Living a healthy lifestyle with a focus on a nutritious diet, regular exercise, minimum alcohol consumption and other healthy habits can help keep your brain sharp into old age, doctors say.
But what if your brain already has signs of beta amyloid or tau — two of the hallmark signs of Alzheimer’s and other brain pathologies? Will a healthy lifestyle still protect you from cognitive decline?
The answer is yes, according to observational research that examined the brains of 586 people during autopsies and compared the findings with up to 24 years of data on their lifestyles.
“We found that the lifestyle-cognition association was independent of Alzheimer’s disease pathology burden, suggesting that (a healthy) lifestyle may provide cognitive benefits even for people who have begun to accumulate dementia-related pathologies in their brains,” said lead author Dr. Klodian Dhana, an assistant professor of geriatrics and palliative medicine at the Rush Institute for Healthy Aging in Chicago, via email.
In other words, the study found the presence of Alzheimer’s or another neurological disorder “didn’t seem to matter — the lifestyle changes provided the brain resilience against some of the most common causes of dementia,” said Dr. Richard Isaacson, director of research at the Institute for Neurodegenerative Diseases in Florida.
“It’s like a video game where you are shooting monsters,” said Isaacson, who wasn’t involved in the study. “The gun —the lifestyle changes — was able to defeat the ghosts, ghouls, goblins, vampires and zombies.”

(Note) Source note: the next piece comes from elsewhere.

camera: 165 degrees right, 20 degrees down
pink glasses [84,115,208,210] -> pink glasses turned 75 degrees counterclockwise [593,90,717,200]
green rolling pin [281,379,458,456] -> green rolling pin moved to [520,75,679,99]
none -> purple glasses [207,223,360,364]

Five healthy habits were tracked
For the study, autopsies were performed on 586 people living in retirement communities, senior housing and individual residences in the Chicago area who had participated in the Rush Memory and Aging Project between 1997 and 2022. The participants, who lived to an average age of 91, underwent regular cognitive and physical testing and filled out annual questionnaires on their lifestyles for over two decades before they died.
People in the study were categorized as living a low-risk or healthy lifestyle if they scored top marks in five different categories: they did not smoke; they did moderate to vigorous exercise for at least 150 minutes a week; they kept their alcohol consumption to about one drink a day for women and two for men; and they regularly stimulated their brain by reading, visiting museums, and playing games like cards, checkers, crosswords or puzzles.
The fifth category measured how well they followed the Mediterranean-DASH Diet Intervention for Neurodegenerative Delay or?MIND diet. Developed in 2015 by researchers at Rush University in Chicago, the MIND diet incorporates much of the?plant-based Mediterranean diet, which focuses on fruits, vegetables, whole grains, beans, seeds, nuts and a lot of extra-virgin olive oil. Red meat and sweets are eaten rarely, but fish, which are packed with good-for-you omega-3 fatty acids,?are a staple.
The MIND diet also assimilates elements of the Dietary Approaches to Stop Hypertension (or DASH) diet. The?DASH diet?focuses on lowering blood pressure and cholesterol, which can lead to heart attacks, strokes and constriction of small blood vessels that can lead to dementia. The standard?DASH?diet limits salt to 2,300 milligrams a day, less than a teaspoon of table salt.
Use of autopsies was unique
The study team then compared lifestyle data to various measures of pathology in the brain, including levels of beta-amyloid, tau tangles, and signs of vascular brain damage, or injury to the small blood vessels in the brain that occur from high blood pressure, heart disease and diabetes.
Not everyone who has signs of Alzheimer’s or vascular dementia goes on to develop cognitive issues, but many do.
Researchers also measured markers of three other brain diseases, including drug-resistant epilepsy, frontotemporal degeneration and Lewy body dementia, a neurological disorder that can create problems with behavior, mood, movement and cognition.
The research, published Monday in the journal JAMA Neurology, “is one of the first to harness brain pathology” from autopsies to investigate the link between modifiable risk factors and cognitive decline, professors Yue Leng and Dr. Kristine Yaffe wrote in an accompanying editorial.
Yaffe, who was not involved in the study, is a professor of psychiatry, neurology and epidemiology at the University of California, San Francisco Weill Institute for Neurosciences. Leng, who was also not involved in the study, is an associate professor of psychiatry at the same institution.
For every 1-point increase in the healthy lifestyle score used in the study, there were 0.120 units less beta-amyloid load in the brain, and a 0.22 standardized unit higher score in cognitive performance, which was measured by a test of about 30 items that examined attention, memory, language and visuospatial skills.
The cognitive benefits remained regardless of the existence of any of the five types of neurological conditions. In fact, “a higher healthy lifestyle score was associated with better cognition even after accounting for the combined burden of brain pathologies,” according to Yaffe and Leng.
More than 88% of a person’s global cognition score was a “direct association of lifestyle,” they said, leaving slightly less than 12% affected by the presence of beta-amyloid.
As an observational study, it’s not possible to prove a direct cause and effect, Yaffe and Leng said. However the study is “an important step” in understanding the ways people can modify their lives to reduce the risk of Alzheimer’s disease and other types of dementia.